Exercise description:
Quote the entries in full, character for character, without their images.

Collected data:
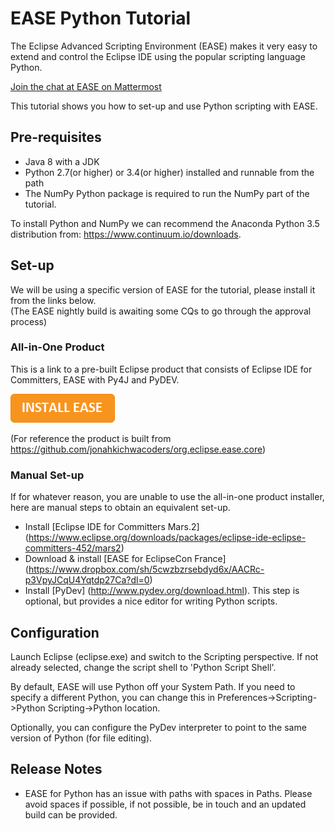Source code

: EASE Python Tutorial  
=====================
The Eclipse Advanced Scripting Environment (EASE) makes it very easy to extend and control the Eclipse IDE using the popular scripting language Python.

[Join the chat at EASE on Mattermost](https://mattermost-test.eclipse.org/eclipse/channels/ease)

This tutorial shows you how to set-up and use Python scripting with EASE.

Pre-requisites
---------------
* Java 8 with a JDK
* Python 2.7(or higher) or 3.4(or higher) installed and runnable from the path
* The NumPy Python package is required to run the NumPy part of the tutorial.

To install Python and NumPy we can recommend the Anaconda Python 3.5 distribution from:
https://www.continuum.io/downloads.

Set-up
---------------
We will be using a specific version of EASE for the tutorial, please install it from the links below.  
(The EASE nightly build is awaiting some CQs to go through the approval process)

### All-in-One Product

This is a link to a pre-built Eclipse product that consists of Eclipse IDE for Committers, EASE with Py4J and PyDEV. 

[![Install EASE](extras/installease.png)](https://www.dropbox.com/sh/5cwzbzrsebdyd6x/AACRc-p3VpyJCqU4Yqtdp27Ca?dl=0)

(For reference the product is built from https://github.com/jonahkichwacoders/org.eclipse.ease.core)

### Manual Set-up 
If for whatever reason, you are unable to use the all-in-one product installer, here are manual steps to obtain an equivalent set-up. 

* Install [Eclipse IDE for Committers Mars.2] (https://www.eclipse.org/downloads/packages/eclipse-ide-eclipse-committers-452/mars2)
* Download & install [EASE for EclipseCon France] (https://www.dropbox.com/sh/5cwzbzrsebdyd6x/AACRc-p3VpyJCqU4Yqtdp27Ca?dl=0)
* Install [PyDev] (http://www.pydev.org/download.html). This step is optional, but provides a nice editor for writing Python scripts. 

Configuration
---------------
Launch Eclipse (eclipse.exe) and switch to the Scripting perspective. If not already selected, change the script shell to 'Python Script Shell'.

By default, EASE will use Python off your System Path. If you need to specify a different Python, you can change this in Preferences->Scripting->Python Scripting->Python location.

Optionally, you can configure the PyDev interpreter to point to the same version of Python (for file editing).

Release Notes
-------------

 * EASE for Python has an issue with paths with spaces in Paths. Please avoid spaces if possible, if not possible, be in touch and an updated build can be provided.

Task answer:
Source code

: EASE Python Tutorial  
=====================
The Eclipse Advanced Scripting Environment (EASE) makes it very easy to extend and control the Eclipse IDE using the popular scripting language Python.

[Join the chat at EASE on Mattermost](https://mattermost-test.eclipse.org/eclipse/channels/ease)

This tutorial shows you how to set-up and use Python scripting with EASE.

Pre-requisites
---------------
* Java 8 with a JDK
* Python 2.7(or higher) or 3.4(or higher) installed and runnable from the path
* The NumPy Python package is required to run the NumPy part of the tutorial.

To install Python and NumPy we can recommend the Anaconda Python 3.5 distribution from:
https://www.continuum.io/downloads.

Set-up
---------------
We will be using a specific version of EASE for the tutorial, please install it from the links below.  
(The EASE nightly build is awaiting some CQs to go through the approval process)

### All-in-One Product

This is a link to a pre-built Eclipse product that consists of Eclipse IDE for Committers, EASE with Py4J and PyDEV. 

[![Install EASE](extras/installease.png)](https://www.dropbox.com/sh/5cwzbzrsebdyd6x/AACRc-p3VpyJCqU4Yqtdp27Ca?dl=0)

(For reference the product is built from https://github.com/jonahkichwacoders/org.eclipse.ease.core)

### Manual Set-up 
If for whatever reason, you are unable to use the all-in-one product installer, here are manual steps to obtain an equivalent set-up. 

* Install [Eclipse IDE for Committers Mars.2] (https://www.eclipse.org/downloads/packages/eclipse-ide-eclipse-committers-452/mars2)
* Download & install [EASE for EclipseCon France] (https://www.dropbox.com/sh/5cwzbzrsebdyd6x/AACRc-p3VpyJCqU4Yqtdp27Ca?dl=0)
* Install [PyDev] (http://www.pydev.org/download.html). This step is optional, but provides a nice editor for writing Python scripts. 

Configuration
---------------
Launch Eclipse (eclipse.exe) and switch to the Scripting perspective. If not already selected, change the script shell to 'Python Script Shell'.

By default, EASE will use Python off your System Path. If you need to specify a different Python, you can change this in Preferences->Scripting->Python Scripting->Python location.

Optionally, you can configure the PyDev interpreter to point to the same version of Python (for file editing).

Release Notes
-------------

 * EASE for Python has an issue with paths with spaces in Paths. Please avoid spaces if possible, if not possible, be in touch and an updated build can be provided.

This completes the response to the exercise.